My problem is, that whenever I try to apply the learned Naive Bayes model, the original data from the export.csv produce corrupt records. I have linked a picture of the problem, with the specific blocks and results. Always the same column goes bad (UserReplyTime, which is used as label), and the Question marks and bad numbers appear at the same position. I am using windows1250 encoding. Thank you for your time,
update: Narrowing down the problem: if I copy the ReadCSV "export.csv" object manually, and connect the copy instead of the original's Multiply to the "unl" node, the original export.csv "goes back to normal". However, anything I connect to the said node produces the same problem with even more "?" for the said data... so I am basicly still at the same place.

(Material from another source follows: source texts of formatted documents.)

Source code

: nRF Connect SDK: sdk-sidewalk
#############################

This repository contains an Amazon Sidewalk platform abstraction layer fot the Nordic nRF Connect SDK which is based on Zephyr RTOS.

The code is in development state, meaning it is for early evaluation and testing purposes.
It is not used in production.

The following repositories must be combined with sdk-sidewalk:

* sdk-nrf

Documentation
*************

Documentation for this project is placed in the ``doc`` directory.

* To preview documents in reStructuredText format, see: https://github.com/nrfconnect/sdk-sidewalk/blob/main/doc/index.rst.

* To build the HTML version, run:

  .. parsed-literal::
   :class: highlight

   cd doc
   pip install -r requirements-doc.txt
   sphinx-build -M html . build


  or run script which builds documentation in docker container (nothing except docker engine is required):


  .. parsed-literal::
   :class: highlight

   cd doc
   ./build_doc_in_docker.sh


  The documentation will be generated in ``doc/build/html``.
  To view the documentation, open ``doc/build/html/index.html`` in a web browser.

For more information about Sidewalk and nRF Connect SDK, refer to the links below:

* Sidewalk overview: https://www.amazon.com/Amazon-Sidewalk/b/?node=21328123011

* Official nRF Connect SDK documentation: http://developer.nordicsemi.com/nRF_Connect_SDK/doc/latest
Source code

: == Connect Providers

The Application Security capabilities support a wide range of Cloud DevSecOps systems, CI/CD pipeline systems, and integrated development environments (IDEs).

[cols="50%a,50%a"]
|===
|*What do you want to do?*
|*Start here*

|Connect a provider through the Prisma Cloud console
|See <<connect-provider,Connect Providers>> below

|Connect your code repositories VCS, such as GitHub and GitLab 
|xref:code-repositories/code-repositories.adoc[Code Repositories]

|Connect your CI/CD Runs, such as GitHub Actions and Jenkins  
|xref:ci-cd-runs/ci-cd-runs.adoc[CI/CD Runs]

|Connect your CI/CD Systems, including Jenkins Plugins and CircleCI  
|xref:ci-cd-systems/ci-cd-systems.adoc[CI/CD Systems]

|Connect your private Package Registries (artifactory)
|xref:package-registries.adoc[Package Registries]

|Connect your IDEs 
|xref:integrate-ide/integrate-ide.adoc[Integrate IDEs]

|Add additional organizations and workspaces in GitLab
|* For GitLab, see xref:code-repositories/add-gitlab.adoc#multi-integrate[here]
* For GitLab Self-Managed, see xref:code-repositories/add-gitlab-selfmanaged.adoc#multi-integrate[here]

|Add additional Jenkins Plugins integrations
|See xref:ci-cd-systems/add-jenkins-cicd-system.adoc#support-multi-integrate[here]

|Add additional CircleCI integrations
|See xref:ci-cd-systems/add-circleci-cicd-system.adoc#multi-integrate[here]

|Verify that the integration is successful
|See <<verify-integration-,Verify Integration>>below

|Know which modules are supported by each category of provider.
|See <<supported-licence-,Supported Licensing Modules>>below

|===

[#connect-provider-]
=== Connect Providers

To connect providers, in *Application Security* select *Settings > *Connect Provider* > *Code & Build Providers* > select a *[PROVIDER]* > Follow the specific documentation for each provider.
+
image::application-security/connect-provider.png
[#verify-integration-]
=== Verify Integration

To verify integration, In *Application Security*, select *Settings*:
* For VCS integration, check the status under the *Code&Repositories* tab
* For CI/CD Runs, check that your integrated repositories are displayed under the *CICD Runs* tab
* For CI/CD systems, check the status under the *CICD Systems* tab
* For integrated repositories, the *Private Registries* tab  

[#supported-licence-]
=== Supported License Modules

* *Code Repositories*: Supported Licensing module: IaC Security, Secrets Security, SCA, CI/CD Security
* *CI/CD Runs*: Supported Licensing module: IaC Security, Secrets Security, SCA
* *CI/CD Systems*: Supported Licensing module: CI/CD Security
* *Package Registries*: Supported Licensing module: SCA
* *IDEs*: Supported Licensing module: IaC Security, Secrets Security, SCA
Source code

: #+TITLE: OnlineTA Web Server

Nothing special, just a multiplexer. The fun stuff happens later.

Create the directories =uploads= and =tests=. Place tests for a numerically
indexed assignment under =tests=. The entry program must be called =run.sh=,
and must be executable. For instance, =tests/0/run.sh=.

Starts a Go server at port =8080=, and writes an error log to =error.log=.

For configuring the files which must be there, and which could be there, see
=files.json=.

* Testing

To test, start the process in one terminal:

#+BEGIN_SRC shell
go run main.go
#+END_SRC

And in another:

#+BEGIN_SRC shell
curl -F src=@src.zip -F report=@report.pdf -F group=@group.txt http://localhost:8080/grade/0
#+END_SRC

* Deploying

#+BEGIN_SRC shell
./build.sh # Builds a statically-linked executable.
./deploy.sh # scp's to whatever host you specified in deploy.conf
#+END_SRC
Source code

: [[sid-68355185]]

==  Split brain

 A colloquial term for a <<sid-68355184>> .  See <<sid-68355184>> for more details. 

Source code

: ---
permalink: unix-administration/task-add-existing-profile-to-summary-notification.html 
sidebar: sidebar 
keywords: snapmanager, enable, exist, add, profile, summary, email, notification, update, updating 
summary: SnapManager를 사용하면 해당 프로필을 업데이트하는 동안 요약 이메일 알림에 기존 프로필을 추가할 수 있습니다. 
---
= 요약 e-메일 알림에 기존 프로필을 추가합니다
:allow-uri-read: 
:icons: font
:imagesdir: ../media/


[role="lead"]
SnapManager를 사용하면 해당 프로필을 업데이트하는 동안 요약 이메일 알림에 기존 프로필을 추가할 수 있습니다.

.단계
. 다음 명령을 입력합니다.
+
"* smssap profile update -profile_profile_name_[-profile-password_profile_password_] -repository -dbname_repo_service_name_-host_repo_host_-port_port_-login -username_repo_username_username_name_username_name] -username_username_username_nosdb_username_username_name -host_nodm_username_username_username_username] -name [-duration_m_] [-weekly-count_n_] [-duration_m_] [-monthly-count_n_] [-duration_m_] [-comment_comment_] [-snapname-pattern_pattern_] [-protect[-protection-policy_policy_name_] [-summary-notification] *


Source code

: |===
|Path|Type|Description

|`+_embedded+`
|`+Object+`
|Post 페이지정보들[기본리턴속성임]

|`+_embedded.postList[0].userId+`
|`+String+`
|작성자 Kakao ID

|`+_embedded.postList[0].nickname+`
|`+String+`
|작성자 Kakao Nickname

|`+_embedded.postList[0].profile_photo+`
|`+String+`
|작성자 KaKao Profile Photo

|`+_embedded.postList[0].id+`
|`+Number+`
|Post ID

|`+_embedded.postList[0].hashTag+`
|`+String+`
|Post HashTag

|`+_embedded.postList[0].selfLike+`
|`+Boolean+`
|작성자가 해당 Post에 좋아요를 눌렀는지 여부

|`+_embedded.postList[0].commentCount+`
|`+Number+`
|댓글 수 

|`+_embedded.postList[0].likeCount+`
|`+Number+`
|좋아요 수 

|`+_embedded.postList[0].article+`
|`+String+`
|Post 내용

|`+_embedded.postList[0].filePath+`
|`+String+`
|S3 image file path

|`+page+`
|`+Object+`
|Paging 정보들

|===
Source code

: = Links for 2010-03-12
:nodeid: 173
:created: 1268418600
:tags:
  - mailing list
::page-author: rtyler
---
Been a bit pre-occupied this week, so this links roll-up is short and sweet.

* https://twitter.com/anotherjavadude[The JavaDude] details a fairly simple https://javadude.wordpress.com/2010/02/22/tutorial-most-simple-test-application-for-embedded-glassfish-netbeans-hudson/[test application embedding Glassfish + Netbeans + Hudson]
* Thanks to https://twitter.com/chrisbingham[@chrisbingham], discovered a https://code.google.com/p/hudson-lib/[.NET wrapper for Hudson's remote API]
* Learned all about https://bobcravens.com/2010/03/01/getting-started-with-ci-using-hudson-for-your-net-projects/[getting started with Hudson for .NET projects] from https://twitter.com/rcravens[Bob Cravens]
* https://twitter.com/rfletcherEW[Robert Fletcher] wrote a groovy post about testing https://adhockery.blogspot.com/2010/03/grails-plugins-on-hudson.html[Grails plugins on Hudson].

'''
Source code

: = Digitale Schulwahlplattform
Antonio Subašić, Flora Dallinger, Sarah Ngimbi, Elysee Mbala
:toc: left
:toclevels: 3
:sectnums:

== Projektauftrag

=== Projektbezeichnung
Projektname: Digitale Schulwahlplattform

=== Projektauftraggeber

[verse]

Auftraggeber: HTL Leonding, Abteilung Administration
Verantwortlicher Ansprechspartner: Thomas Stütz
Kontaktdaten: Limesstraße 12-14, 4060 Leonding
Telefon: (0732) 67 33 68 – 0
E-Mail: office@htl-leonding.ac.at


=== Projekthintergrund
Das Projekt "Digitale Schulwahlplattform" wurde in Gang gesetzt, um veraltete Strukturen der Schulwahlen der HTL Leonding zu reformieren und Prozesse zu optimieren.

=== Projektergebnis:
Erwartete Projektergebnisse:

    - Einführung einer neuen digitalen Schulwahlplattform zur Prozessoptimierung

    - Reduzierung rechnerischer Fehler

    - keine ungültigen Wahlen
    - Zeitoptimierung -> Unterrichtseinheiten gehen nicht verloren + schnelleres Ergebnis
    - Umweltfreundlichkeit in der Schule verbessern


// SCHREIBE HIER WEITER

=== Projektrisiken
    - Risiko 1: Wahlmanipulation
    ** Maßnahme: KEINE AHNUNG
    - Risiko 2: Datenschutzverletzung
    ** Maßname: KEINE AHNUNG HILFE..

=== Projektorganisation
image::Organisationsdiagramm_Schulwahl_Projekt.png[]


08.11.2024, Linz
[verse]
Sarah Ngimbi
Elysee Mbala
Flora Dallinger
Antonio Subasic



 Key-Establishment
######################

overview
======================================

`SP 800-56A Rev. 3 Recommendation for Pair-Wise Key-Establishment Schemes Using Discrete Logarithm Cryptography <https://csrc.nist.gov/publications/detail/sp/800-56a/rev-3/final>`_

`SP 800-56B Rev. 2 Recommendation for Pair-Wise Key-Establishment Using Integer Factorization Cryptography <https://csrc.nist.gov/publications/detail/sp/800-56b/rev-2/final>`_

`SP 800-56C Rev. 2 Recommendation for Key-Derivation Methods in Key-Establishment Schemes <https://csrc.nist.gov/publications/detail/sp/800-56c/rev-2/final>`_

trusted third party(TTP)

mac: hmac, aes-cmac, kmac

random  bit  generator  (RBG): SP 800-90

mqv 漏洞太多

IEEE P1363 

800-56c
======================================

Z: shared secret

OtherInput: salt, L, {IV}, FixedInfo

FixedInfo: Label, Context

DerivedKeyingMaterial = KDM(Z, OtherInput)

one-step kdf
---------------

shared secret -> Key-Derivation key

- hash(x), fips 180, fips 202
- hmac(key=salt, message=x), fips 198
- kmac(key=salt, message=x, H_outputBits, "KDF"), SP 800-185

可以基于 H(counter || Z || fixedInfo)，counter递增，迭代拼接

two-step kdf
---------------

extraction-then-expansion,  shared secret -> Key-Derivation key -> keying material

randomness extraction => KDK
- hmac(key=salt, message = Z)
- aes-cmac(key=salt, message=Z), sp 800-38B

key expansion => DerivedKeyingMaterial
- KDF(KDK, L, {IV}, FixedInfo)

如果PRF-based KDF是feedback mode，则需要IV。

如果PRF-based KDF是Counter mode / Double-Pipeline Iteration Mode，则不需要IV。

update2: the same problem happens, if I try to use for example, the k-NN model. The same column has bad values (but in this case, the question marks disappear, but some of the 0's change to random numbers, like 3,4, and some other bigger bumbers, like 303933 changes back to 0. Please, somebody help me with this, I am really stuck.
As far as I can see from your pictures you take a sample of data to train the model and different sample of data to apply your model. You have no clue at all what your algorithm has learned. So applying such a model may give you such results. I would strongly suggest to use a validation operator together with an performance operator to see whether you are on the right way. You may also post your process as XML the next time.
Thank you for your reply! I did, as you said, now I try to use a Validation process. However, the same problem resist: if I connect the store to the Validation process, my original data seems corrupted at the "Eredeti Tábla" multiplyer. It is odd, that only the Labelled attribute goes corrupt. (inside the Valdiation I use naive Bayes, without Laplace correction)